Política

Caiado afirma que Milei fez escândalo e cobra diplomacia de Lula: “Não se governa na esculhambação”

Candidato à Presidência da República pelo PSD, o ex-governador de Goiás Ronaldo Caiado avaliou que o presidente da Argentina, Javier Milei, fez um “escândalo” em discurso na convenção partidária de Flávio Bolsonaro (PL), que também é candidato ao Planalto, no sábado (26). O goiano também fez criticar ao governo Lula (PT) e defendeu que “não se governa na esculhambação”.
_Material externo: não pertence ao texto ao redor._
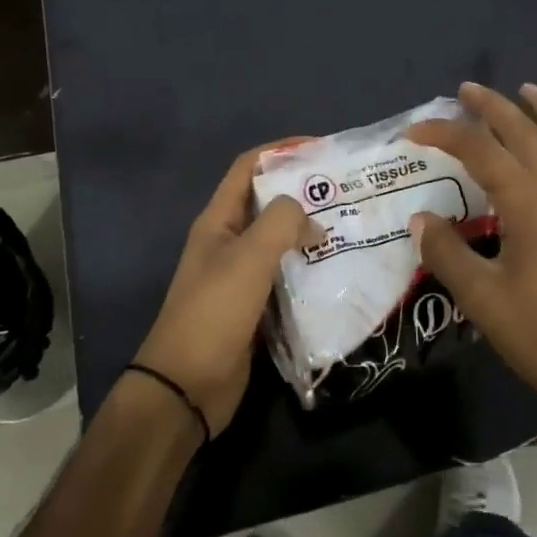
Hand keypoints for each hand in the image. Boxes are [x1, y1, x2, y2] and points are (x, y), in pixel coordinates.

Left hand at [132, 143, 317, 436]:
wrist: (187, 387)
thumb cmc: (214, 313)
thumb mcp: (248, 258)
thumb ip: (281, 224)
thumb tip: (310, 218)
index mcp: (218, 222)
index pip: (247, 168)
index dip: (280, 152)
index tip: (320, 149)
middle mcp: (228, 242)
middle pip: (267, 204)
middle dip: (302, 193)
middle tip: (346, 191)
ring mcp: (240, 276)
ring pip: (279, 242)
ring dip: (308, 232)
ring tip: (349, 227)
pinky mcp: (254, 307)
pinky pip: (285, 276)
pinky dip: (308, 268)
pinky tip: (336, 270)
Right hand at [408, 83, 536, 430]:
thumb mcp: (482, 297)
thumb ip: (447, 253)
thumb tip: (422, 219)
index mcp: (530, 202)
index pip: (481, 151)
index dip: (444, 135)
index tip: (411, 132)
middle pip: (526, 133)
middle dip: (494, 107)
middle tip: (466, 90)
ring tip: (527, 91)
Caiado voltou a afirmar que, se for eleito, pretende “resgatar” a liturgia da Presidência. “Não se pode ridicularizar conversas, baixando o patamar da discussão. Não pode dizer: ‘Ah, a dentadura dele é melhor do que a do [Donald] Trump’, ao se referir a recentes declarações de Lula.  Aí o outro [Javier Milei] vem aqui, faz escândalo lá e, de repente, se acha no direito de xingar presidente, xingar ministro. O outro, [governo Trump] se acha no direito de vir aqui saber como vai auditar [as eleições]. Calma lá. Devagar com o andor que o santo é de barro”, completou o ex-governador de Goiás. As declarações ocorreram nesta terça-feira (28/7), durante sabatina do Correio Braziliense.

Acontece que no sábado (25), durante a convenção partidária que oficializou a candidatura de Flávio Bolsonaro à Presidência, Javier Milei usou palavras de baixo calão para se referir a Alexandre de Moraes, do Supremo Tribunal Federal (STF). O presidente argentino chamou o ministro de “lixo careca” por não ter autorizado que ele visitasse o ex-presidente Jair Bolsonaro (PL), preso por tentativa de golpe de Estado.

Na mesma semana, o jornal The Washington Post revelou que houve uma tentativa americana de enviar funcionários do Departamento de Estado dos EUA ao Brasil para lançar dúvidas sobre a integridade e a transparência do processo eleitoral brasileiro. O Itamaraty negou o visto dos auxiliares da Casa Branca.

Os dois episódios tensionaram as relações diplomáticas entre os dois países. Os americanos negaram qualquer intenção de influenciar a eleição brasileira. No caso argentino, a situação resultou na convocação do embaixador para prestar esclarecimentos e na subida de tom de integrantes do alto escalão do governo Lula. O ministro da Fazenda, Dario Durigan, chamou Milei de “palhaço”.